Des heurts à la frontière entre la Pologne et la Biélorussie | International | DW

Les forces de sécurité polonaises ont fait usage ce mardi (16.11) de gaz lacrymogène et déployé des canons à eau à la frontière avec la Biélorussie. Selon Varsovie, des migrants auraient attaqué ses soldats en jetant des pierres et en tentant de détruire la clôture à la frontière.
Cette nouvelle séquence d’affrontements survient au lendemain d’un entretien téléphonique entre la chancelière Angela Merkel et Alexandre Loukachenko lors duquel le président biélorusse aurait lui aussi estimé que la crise devait être désamorcée.

Un entretien critiqué

Ce coup de téléphone aurait duré une cinquantaine de minutes et constitue une première depuis la réélection contestée du président biélorusse en 2020. Plus largement, depuis le début de la crise migratoire, orchestrée par Minsk selon l’Union européenne, aucun dirigeant européen n’avait directement discuté avec Alexandre Loukachenko. Celui-ci peut y voir un succès diplomatique. Les critiques n’ont d’ailleurs pas manqué de fuser après cet entretien. En Allemagne, le parti des Verts regrette que cette conversation revienne de facto à reconnaître la légitimité du dictateur biélorusse.

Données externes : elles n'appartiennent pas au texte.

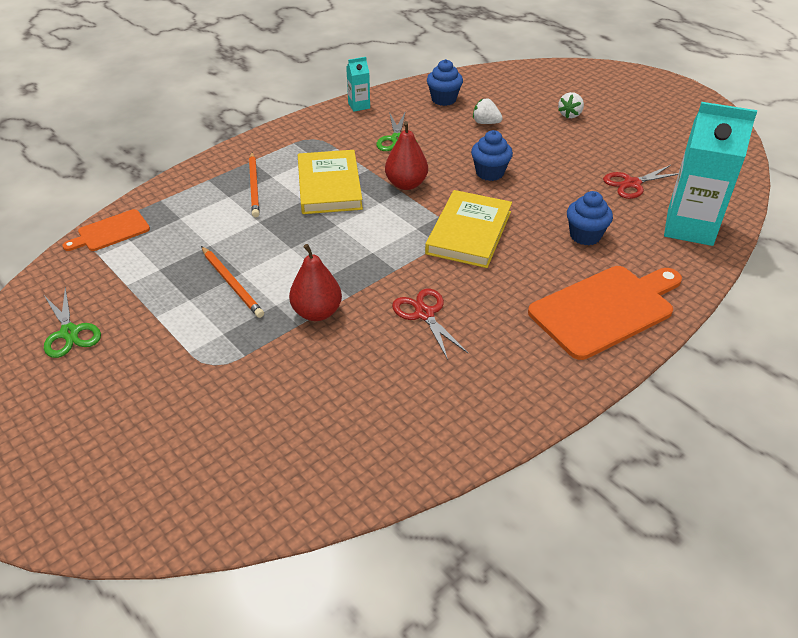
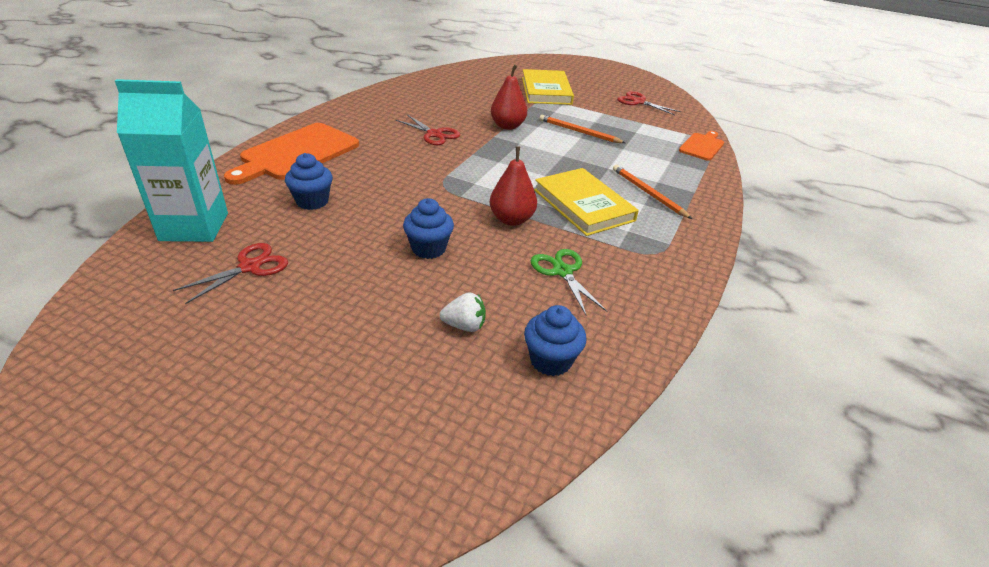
camera: 155 degrees right, 5 degrees down
(69, 333) = (638, 102): green scissors -> red scissors
(359, 106) = (657, 316): turquoise carton -> none
(469, 232) = (426, 187): yellow book -> yellow book (546, 91)
(570, 115) = (335, 376): white strawberry -> none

A (re)lire également : A la frontière de l’UE, le drame continue

A l’issue de cet entretien, Alexandre Loukachenko a déclaré vouloir permettre le retour des migrants dans leur pays. Au moins 20.000 personnes, notamment originaires du Moyen-Orient, se trouverait actuellement en Biélorussie. Dans le même temps, le dirigeant biélorusse a expliqué que la plupart d’entre eux ne souhaitaient pas rentrer chez eux. Difficile d’y voir une réelle concession. 

Désescalade

Ce mardi, Alexandre Loukachenko a assuré chercher à éviter que cette crise migratoire ne dégénère en « confrontation » avec ses voisins européens. La Russie prône également officiellement la désescalade. Le rôle de Moscou, qui nie toute responsabilité dans cette crise, reste complexe. Si des experts estiment que la Biélorussie est capable de mener seule une opération de mouvement migratoire d’une telle ampleur, aucune décision à Minsk ne peut être prise sans l’aval du Kremlin. Aussi, la Russie semble profiter diplomatiquement de cette situation, car c’est elle que l’Union européenne (UE) appelle à la rescousse pour tenter de dompter Alexandre Loukachenko.

L’UE peu convaincue

En attendant, l’UE semble peu convaincue par les promesses de Minsk et les appels de Moscou. Bruxelles prépare un nouveau train de sanctions basées sur un nouveau critère, à savoir l’instrumentalisation de la migration. Elles devraient tomber dans les prochains jours et viser une trentaine de personnes et des entités morales, que ce soient la compagnie aérienne biélorusse Belavia, ou des agences de voyage au Proche Orient, qui faciliteraient les arrivées de migrants à Minsk avant de les envoyer à la frontière européenne. 

De leur côté, la Turquie et les Emirats arabes unis ont eux déjà interdit les embarquements de Syriens, d’Irakiens, d’Afghans ou encore de Yéménites vers la Biélorussie. Enfin, les Etats-Unis ont également annoncé vouloir élargir les mesures punitives contre Minsk.